Esto va acompañado de la disculpa política. Quitar estatuas y nombres de calles o plazas es facultad del Estado porque la condena oficial es más significativa que la individual. Su mensaje es inequívoco: ya no se es cómplice de esa injusticia. Cuando el Estado español se niega a darle una disculpa política a los pueblos originarios de México, lo que está diciendo es que no rechaza lo que se hizo en su nombre y que, por lo tanto, podría repetirlo. Condenar es un acto expresivo: afirma la posición moral de las víctimas frente al desdén de los poderosos. No se trata de defender el horror argumentando que la esclavitud era legal o que las guerras de exterminio eran algo que se estilaba en ese entonces o desde los romanos en las Galias o los cruzados en Tierra Santa. Todos esos alegatos le siguen escamoteando a las víctimas una posición del derecho a la indignación. Porque no se trata de si Castilla y Aragón eran o no todavía España o si México era un conjunto de pueblos, sino de la posición de igualdad moral hacia las víctimas. Es en ese sentido que me perturba la negativa del gobierno español a la petición de disculpa política de su Estado.

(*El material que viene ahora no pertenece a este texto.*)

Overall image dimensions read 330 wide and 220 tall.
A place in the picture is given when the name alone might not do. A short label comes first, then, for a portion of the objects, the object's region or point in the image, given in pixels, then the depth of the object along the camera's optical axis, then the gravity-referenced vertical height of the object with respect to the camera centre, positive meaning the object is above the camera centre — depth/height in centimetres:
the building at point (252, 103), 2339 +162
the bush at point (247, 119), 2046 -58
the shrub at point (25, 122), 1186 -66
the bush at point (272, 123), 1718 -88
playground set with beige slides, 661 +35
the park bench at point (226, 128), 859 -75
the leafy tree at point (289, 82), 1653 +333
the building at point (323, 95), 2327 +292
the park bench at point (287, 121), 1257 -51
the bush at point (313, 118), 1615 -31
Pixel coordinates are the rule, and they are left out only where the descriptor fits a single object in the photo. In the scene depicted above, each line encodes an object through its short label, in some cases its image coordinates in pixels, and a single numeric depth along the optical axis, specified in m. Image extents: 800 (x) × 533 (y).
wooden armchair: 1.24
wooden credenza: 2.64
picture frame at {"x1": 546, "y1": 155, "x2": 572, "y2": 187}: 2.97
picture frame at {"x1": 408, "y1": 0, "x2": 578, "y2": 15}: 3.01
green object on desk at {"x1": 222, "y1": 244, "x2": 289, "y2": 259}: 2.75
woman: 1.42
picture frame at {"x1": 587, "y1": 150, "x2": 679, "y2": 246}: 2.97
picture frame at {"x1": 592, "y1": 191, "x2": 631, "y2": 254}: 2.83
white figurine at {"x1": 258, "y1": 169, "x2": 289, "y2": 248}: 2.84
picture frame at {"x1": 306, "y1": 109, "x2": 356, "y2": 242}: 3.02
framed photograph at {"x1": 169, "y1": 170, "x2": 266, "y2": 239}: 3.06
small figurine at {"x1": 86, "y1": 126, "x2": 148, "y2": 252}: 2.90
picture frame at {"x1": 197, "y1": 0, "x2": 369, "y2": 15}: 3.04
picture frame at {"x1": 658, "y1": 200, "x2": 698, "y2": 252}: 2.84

Por mi parte, apoyo que se quite a Colón porque no quiero vivir en una sociedad que expresa admiración por el racismo, el despojo, la esclavitud y las ansias de oro. No se puede condenar sin retirar su figura. No se puede honrar tan sólo una parte de su biografía, escondiendo el mal que hizo y cuyas consecuencias están todavía ahí. Las estatuas no son para educar, son para emular.